TASK DETAILS: Which lines of the entries below include "labels"? List them all.

Data items
+---+

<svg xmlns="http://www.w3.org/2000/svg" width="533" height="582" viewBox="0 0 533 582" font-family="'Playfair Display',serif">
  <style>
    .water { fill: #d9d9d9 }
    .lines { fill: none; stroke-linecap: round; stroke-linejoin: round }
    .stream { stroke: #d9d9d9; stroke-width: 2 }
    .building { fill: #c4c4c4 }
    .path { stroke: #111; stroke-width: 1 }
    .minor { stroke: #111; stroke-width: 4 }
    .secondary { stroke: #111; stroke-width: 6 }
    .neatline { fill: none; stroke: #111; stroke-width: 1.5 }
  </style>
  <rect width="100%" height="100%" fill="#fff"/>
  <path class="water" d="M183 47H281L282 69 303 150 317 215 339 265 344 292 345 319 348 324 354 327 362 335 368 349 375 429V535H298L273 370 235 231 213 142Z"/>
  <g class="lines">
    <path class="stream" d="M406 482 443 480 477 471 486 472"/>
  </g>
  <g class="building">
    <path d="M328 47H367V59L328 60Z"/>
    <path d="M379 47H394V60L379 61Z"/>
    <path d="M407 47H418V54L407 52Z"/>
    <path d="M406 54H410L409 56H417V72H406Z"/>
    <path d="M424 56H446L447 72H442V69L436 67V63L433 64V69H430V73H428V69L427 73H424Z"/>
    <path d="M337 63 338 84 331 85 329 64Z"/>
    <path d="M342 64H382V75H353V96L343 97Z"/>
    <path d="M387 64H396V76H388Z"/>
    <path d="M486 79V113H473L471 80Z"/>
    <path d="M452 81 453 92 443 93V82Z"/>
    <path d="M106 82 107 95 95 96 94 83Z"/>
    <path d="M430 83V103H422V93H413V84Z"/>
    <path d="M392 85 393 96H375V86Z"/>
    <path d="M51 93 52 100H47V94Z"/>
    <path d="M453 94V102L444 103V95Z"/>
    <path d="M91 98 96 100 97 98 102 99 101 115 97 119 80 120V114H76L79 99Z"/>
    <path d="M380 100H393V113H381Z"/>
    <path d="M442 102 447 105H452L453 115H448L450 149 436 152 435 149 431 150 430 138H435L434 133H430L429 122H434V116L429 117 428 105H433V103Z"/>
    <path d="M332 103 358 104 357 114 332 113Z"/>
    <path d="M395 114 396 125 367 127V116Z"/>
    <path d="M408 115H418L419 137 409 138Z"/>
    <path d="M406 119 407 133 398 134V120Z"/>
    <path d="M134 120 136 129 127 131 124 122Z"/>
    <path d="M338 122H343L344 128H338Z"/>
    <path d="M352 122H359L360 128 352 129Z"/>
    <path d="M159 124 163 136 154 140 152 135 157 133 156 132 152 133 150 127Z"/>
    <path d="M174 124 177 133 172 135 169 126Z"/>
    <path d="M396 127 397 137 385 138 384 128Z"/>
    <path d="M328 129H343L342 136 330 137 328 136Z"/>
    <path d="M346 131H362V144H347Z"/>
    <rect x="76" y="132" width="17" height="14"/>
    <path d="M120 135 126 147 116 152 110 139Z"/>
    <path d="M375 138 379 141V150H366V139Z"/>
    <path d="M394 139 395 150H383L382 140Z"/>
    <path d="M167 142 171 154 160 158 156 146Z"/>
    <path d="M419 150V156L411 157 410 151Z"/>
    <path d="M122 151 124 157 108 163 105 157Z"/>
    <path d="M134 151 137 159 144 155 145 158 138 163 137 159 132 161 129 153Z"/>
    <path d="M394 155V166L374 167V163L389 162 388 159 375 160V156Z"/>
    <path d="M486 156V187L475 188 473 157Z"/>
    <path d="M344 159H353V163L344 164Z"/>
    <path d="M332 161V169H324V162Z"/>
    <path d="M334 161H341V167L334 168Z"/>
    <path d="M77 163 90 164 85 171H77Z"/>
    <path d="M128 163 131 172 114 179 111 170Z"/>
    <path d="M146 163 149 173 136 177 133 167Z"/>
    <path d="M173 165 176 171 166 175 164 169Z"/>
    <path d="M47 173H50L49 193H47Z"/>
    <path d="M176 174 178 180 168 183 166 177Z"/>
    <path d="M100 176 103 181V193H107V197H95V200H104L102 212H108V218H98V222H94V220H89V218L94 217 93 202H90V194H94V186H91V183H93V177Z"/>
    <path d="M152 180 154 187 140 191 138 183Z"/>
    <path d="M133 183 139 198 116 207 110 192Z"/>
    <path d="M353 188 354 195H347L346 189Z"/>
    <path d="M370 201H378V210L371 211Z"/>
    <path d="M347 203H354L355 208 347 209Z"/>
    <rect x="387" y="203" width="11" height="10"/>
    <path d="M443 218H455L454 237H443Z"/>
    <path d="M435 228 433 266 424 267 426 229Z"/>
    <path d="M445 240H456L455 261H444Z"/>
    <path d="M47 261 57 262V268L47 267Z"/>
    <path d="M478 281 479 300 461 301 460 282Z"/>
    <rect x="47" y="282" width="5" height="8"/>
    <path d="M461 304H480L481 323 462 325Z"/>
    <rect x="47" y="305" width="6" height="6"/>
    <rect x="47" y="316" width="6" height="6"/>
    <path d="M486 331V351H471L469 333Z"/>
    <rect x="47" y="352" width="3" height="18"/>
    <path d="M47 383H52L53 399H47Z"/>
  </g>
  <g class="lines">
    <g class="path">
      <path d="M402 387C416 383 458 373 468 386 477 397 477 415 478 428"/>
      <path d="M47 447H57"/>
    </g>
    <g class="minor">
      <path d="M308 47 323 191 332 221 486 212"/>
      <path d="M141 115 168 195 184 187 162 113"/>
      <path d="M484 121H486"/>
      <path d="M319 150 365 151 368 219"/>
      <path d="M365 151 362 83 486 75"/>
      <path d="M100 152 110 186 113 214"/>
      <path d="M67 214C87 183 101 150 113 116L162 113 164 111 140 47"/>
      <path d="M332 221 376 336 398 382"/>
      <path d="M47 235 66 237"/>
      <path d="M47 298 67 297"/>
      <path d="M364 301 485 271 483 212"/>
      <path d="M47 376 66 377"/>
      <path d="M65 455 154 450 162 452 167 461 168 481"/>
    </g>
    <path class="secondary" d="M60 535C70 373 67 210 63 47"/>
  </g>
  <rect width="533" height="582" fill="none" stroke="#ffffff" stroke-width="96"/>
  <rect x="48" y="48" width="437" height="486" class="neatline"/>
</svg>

+---+

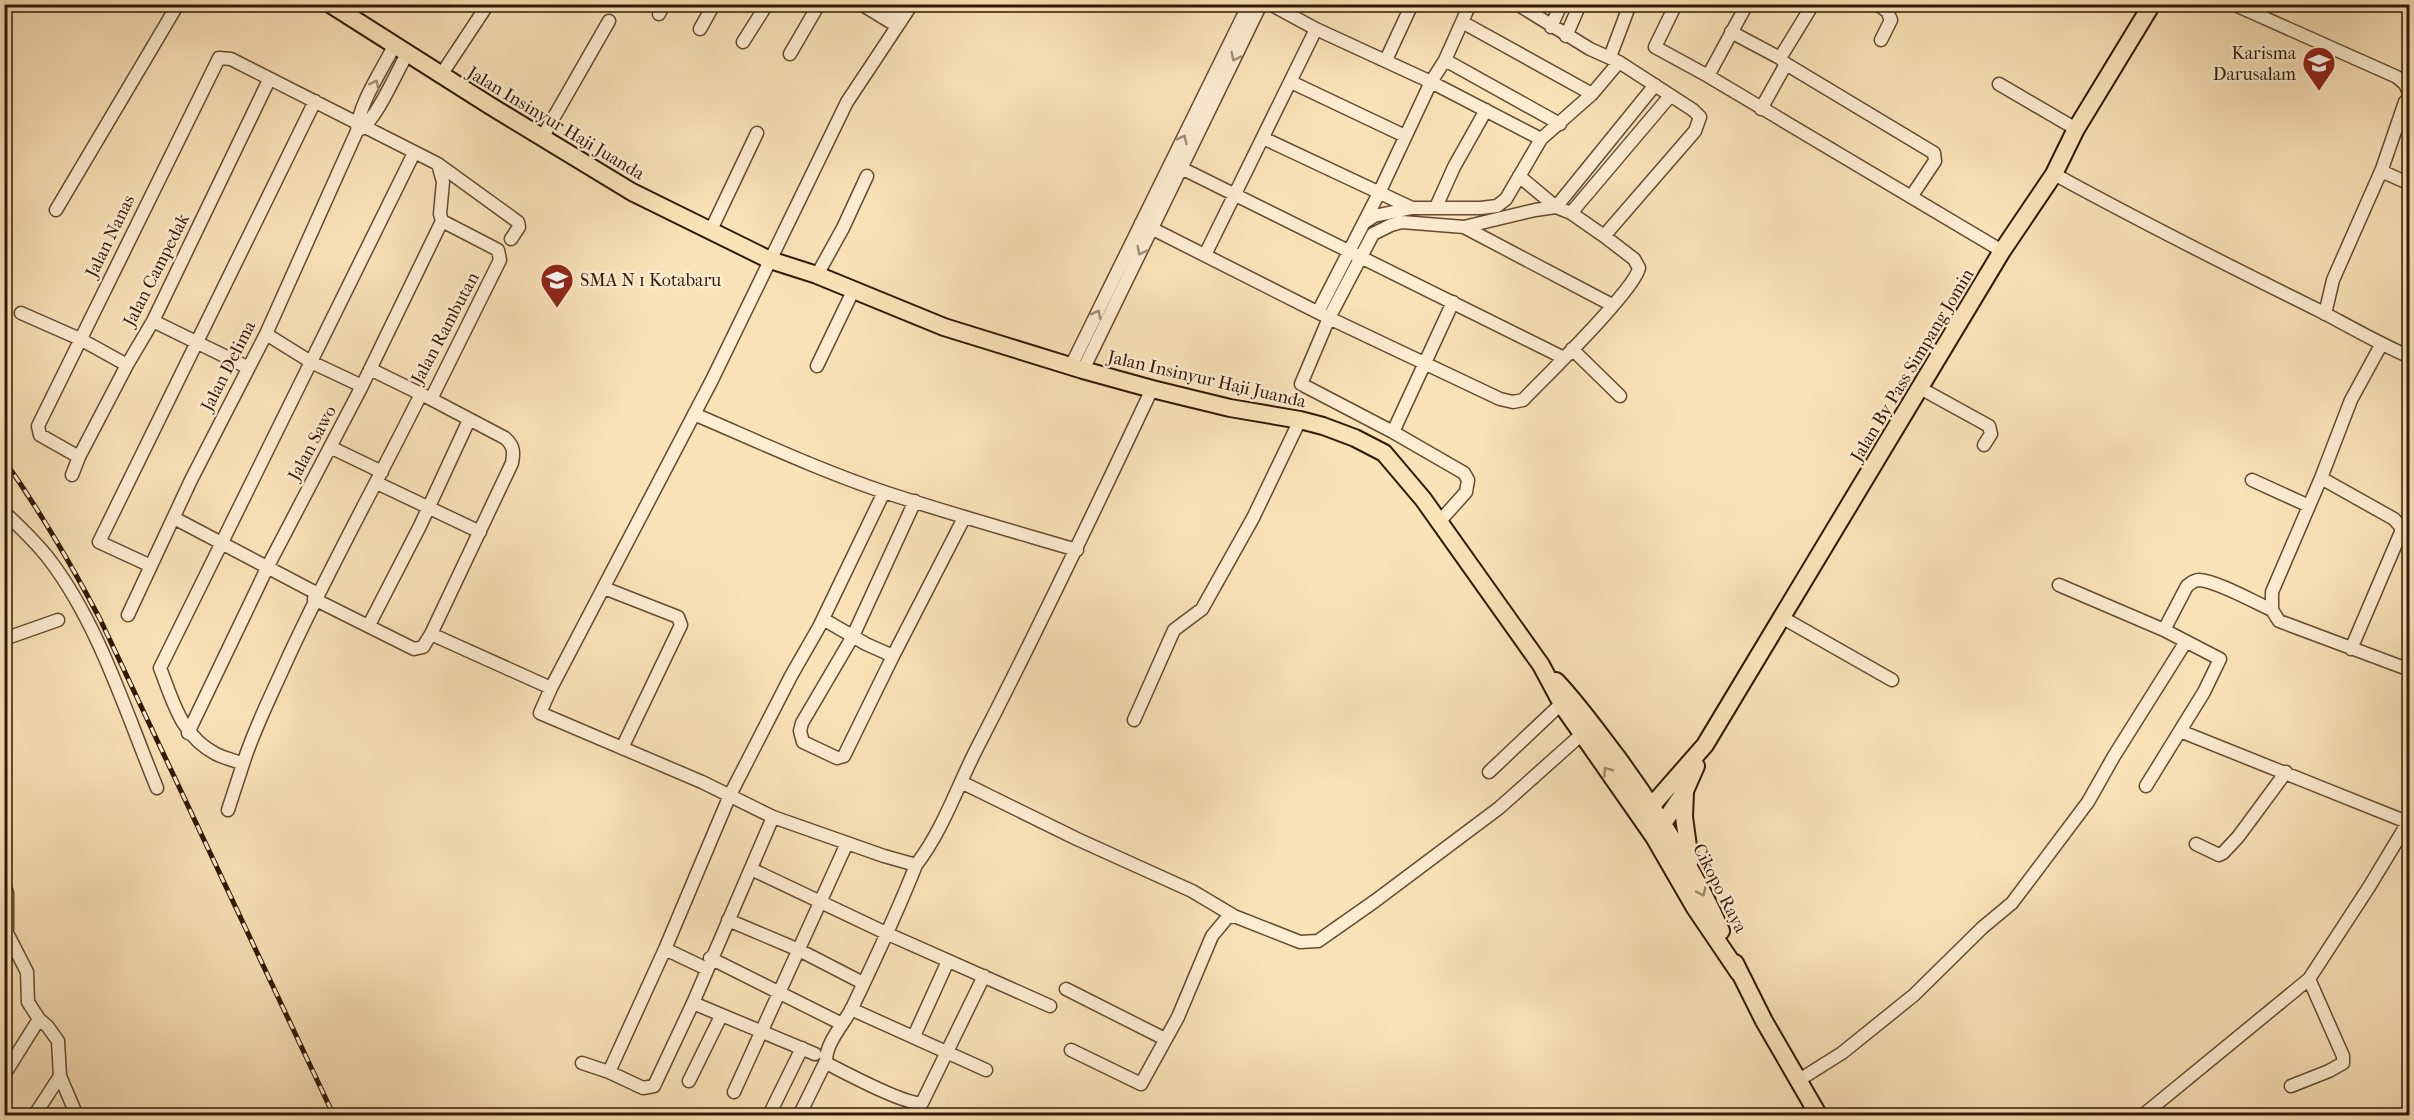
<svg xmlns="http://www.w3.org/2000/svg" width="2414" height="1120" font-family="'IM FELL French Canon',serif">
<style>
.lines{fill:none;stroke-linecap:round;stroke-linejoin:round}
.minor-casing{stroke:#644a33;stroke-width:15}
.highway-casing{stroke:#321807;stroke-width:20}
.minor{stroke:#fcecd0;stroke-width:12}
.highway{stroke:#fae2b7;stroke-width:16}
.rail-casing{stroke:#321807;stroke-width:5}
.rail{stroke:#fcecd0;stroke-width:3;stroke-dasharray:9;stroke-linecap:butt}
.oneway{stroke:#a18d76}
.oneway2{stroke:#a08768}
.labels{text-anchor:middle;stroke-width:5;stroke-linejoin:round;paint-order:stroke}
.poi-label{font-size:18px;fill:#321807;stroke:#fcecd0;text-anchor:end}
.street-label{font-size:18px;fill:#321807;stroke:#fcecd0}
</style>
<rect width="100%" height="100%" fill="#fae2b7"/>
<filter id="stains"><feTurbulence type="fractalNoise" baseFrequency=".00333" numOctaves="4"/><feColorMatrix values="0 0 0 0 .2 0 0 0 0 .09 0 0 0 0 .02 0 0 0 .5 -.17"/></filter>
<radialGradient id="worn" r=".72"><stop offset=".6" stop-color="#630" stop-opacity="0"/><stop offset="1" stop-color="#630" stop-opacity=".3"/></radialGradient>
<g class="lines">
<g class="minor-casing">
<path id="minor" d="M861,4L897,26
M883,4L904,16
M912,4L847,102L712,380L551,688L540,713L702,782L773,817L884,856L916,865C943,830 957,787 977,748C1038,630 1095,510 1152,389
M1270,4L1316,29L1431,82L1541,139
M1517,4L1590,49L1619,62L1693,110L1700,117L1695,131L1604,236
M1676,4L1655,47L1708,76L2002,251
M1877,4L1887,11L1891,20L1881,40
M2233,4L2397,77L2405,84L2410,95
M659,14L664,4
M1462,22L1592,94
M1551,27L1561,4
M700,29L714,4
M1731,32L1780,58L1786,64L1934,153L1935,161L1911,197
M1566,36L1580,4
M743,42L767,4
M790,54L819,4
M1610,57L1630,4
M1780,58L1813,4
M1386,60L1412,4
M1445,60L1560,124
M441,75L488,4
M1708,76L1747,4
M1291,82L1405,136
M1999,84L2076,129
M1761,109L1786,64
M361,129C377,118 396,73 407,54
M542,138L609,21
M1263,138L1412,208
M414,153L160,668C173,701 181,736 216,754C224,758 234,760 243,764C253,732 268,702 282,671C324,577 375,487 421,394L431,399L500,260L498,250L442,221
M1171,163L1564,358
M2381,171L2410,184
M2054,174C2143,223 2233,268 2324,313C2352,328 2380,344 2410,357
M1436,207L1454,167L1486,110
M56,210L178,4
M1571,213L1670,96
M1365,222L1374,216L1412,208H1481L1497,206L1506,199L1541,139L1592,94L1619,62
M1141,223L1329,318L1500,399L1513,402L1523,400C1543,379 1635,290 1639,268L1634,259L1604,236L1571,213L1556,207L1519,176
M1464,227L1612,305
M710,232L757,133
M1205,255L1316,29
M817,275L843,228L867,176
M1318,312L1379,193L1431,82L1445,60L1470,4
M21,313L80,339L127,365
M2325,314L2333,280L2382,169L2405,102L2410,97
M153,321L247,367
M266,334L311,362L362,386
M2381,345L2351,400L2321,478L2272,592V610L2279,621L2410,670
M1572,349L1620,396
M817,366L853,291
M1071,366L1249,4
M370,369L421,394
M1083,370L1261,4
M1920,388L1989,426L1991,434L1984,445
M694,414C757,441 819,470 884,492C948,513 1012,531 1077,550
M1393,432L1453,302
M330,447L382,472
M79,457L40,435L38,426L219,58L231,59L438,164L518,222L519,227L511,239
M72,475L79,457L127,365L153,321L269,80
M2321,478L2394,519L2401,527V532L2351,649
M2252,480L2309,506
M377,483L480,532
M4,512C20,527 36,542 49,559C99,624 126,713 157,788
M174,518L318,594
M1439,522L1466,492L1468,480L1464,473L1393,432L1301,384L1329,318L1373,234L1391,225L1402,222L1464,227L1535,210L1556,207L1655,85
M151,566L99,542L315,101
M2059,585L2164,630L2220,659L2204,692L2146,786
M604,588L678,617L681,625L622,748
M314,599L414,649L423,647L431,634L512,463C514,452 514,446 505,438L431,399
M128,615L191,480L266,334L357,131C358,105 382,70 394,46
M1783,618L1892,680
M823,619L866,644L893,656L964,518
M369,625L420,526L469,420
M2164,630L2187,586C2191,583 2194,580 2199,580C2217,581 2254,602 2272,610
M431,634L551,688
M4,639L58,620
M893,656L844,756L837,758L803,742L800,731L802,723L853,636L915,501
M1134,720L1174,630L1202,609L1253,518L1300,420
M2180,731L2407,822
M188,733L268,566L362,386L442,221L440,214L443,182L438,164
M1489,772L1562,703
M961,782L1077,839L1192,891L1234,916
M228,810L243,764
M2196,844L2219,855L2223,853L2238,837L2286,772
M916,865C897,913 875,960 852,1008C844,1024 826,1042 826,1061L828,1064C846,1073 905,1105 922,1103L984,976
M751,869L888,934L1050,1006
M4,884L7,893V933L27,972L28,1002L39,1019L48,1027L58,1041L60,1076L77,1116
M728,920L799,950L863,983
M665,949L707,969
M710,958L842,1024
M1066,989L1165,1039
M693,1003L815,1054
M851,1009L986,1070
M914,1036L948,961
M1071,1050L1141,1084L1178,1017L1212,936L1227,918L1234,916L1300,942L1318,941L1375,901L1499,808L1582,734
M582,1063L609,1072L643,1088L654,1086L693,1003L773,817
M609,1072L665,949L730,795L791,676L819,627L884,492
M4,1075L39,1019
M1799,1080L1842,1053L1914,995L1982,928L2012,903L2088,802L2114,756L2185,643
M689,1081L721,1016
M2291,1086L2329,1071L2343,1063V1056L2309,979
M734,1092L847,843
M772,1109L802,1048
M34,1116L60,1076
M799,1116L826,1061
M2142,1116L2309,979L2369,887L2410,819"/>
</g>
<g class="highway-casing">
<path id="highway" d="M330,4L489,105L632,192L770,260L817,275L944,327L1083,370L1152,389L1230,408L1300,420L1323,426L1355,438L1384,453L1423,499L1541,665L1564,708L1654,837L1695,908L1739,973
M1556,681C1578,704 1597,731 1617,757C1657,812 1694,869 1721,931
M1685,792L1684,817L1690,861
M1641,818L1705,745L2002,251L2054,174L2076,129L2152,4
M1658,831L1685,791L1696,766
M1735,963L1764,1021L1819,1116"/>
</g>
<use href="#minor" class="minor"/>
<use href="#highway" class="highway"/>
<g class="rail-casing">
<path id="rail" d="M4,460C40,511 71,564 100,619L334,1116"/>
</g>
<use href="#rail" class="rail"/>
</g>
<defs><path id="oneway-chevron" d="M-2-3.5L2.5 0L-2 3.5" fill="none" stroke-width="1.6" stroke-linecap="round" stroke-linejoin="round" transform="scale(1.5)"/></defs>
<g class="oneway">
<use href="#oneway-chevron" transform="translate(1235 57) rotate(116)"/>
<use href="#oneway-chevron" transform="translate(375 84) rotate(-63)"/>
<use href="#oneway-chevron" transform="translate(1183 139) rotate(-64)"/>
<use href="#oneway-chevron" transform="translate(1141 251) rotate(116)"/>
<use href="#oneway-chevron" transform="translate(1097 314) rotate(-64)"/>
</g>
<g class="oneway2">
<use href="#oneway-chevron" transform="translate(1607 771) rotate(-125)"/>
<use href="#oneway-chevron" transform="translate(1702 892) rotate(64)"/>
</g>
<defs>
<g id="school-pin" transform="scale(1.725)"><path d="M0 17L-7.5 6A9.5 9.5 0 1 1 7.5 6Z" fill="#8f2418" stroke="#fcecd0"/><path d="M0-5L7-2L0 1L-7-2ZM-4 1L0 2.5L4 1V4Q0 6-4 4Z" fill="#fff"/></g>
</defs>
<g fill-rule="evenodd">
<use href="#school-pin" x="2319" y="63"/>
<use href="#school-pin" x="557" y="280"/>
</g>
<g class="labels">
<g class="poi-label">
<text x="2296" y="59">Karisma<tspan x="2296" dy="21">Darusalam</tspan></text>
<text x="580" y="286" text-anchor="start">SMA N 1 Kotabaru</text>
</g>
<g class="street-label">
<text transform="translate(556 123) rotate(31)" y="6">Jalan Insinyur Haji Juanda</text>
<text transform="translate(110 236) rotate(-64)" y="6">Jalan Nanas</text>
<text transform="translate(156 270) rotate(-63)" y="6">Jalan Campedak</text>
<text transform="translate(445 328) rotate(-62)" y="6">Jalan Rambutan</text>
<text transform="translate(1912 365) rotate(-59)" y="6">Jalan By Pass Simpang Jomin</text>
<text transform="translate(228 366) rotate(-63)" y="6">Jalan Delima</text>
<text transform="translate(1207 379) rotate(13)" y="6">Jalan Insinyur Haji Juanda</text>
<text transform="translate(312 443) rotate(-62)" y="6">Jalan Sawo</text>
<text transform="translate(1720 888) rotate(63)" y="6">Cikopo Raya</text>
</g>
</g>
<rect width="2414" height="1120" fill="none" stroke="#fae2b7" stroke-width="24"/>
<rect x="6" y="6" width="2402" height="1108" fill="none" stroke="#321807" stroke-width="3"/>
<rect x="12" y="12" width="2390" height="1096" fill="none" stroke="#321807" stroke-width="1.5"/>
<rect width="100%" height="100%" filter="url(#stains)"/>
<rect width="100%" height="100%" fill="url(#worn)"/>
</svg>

+---+

SOLVED PROBLEM:
.labels{text-anchor:middle;stroke-width:5;stroke-linejoin:round;paint-order:stroke}
<g class="labels">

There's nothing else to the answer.